Gold and Bitcoin prices are detecting deeper negative rates and this may create adverse circumstances for fiat. Evidence of a global recession is provoking aggressive policies from central banks across the world. Central banks may need to introduce deeper negative nominal rates to keep their governments and banks afloat through a combination of eliminating borrowing costs and increasing bond prices. This recession may be the last chance for fiat-money to recover… or die.
Central Banks are facing the dilemma of a rate cut to stop the economy from sliding into recession. The average cut required to revive the economy is of the order of 5% and the only obvious solution is deeper negative nominal interest rates. There have been increasing injections of fiat money and credit over successive credit cycles. This is not just the case of unwinding the credit distortions post the Lehman crisis, there is a long legacy to this, from all previous credit cycles. The current monetary policy is based on a combination of monetary inflation and the suppression of its effect on prices.
Every credit cycle has led to an even greater crisis. This progressive failure of monetary policy causes humans to stop and think about the nature of central banks and currencies issued by regulatory authorities. With instruments like cryptocurrencies, Bitcoin ETFs, Facebook’s Libra and Digital Yuan projects underway, central banks feel increasingly trapped and important economic issues are being overlooked just to protect and preserve the current economic order and fiat currencies.

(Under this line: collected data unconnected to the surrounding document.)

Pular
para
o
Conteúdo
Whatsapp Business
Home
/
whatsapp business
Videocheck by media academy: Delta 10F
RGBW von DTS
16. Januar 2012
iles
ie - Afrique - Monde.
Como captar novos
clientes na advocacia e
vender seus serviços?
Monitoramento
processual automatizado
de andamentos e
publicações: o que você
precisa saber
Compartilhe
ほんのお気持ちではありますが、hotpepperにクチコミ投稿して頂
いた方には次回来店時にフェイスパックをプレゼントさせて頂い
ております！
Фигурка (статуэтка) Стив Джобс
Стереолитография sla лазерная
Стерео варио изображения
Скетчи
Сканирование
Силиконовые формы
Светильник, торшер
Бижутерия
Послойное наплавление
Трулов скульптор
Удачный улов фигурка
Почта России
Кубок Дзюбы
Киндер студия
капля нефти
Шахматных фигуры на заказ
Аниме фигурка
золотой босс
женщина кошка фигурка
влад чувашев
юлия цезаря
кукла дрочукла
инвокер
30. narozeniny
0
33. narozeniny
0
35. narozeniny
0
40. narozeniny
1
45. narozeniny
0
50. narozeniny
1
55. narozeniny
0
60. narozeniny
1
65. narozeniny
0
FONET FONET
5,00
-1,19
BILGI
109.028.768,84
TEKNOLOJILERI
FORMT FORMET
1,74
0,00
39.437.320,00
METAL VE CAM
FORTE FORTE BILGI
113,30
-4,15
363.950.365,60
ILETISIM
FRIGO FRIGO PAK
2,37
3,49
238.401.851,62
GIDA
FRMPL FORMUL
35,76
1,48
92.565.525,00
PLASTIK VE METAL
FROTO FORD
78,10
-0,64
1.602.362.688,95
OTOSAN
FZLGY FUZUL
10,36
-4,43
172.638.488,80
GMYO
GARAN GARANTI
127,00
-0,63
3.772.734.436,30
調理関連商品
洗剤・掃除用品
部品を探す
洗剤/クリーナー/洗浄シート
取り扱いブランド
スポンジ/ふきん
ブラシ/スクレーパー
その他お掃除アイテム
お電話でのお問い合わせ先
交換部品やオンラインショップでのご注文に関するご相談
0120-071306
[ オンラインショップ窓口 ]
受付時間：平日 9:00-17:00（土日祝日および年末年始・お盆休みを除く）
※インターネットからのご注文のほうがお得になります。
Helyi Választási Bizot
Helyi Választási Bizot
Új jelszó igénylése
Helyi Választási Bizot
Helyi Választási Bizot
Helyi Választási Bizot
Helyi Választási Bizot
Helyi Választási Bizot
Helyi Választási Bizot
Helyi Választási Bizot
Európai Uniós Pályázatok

The role of money in an economy is to transform labor into consumption and if goods bought today hold more value than they would in the future, then money must reflect these characteristics. If it doesn’t, then it is in defiance of Keynes’ Price Theory. There is no turning back on negative interest rates and bond yields, else it would unleash destruction in the economy.

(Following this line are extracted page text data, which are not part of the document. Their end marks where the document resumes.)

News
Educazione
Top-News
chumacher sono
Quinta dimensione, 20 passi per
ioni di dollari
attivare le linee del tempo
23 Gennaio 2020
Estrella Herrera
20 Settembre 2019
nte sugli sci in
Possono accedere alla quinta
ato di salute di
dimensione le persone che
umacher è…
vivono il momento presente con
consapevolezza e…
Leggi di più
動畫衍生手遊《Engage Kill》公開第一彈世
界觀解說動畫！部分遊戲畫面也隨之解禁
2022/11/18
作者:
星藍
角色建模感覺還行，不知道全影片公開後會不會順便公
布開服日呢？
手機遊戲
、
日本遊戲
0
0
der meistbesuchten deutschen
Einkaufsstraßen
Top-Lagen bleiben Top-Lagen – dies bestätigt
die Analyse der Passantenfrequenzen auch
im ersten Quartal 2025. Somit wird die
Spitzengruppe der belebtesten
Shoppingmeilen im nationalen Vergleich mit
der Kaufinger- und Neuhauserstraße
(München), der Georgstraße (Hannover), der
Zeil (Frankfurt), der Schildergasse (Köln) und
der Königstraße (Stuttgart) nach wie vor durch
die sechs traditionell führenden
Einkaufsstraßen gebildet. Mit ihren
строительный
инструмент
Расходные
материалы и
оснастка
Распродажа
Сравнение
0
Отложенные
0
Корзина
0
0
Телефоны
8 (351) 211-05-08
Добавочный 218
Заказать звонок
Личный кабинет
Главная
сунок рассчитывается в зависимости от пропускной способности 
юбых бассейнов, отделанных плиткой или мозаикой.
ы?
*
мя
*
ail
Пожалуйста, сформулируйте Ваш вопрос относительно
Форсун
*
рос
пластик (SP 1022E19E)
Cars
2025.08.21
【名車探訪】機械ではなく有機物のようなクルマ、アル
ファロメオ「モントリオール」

However, the biggest problem of unleashing deeply negative interest rates is that they encourage the hoarding of cold, hard cash. It becomes costlier to hold cash but individuals do it, for lack of faith in centralized institutions. The negative return on fiat currency reflects as a percentage fee levied by the bank on withdrawals from the cash window or ATMs. This closes the arbitrage window between hoarding cash and holding money in bank accounts. Central banks have a window of opportunity to keep up public faith and hand over the problem of implementation of deeply negative rates to commercial banks. Commercial retailers are already used to absorbing credit card fees and adding sales taxes, so they should be able to handle the cost of accepting cash payments.
Government finances always come under strain after a credit crisis. With a dynamic approach to negative interest rates, government funding will be better facilitated, in the short-term. This will also give the appearance of solvency to banks. It may cause depositors to look for alternatives and buy just anything to get rid of money.
The rising prices of Gold and Bitcoin have given us enough cautionary warnings and a currency collapse may well be underway. It is most likely that the crisis will commence with a No-Deal BREXIT and rapidly become global. Deeply negative interest rates will ensure that a currency collapse happens in no time. The pace at which depositors bring in more cash will decide the fate of fiat currencies and the speed and extent of a currency collapse.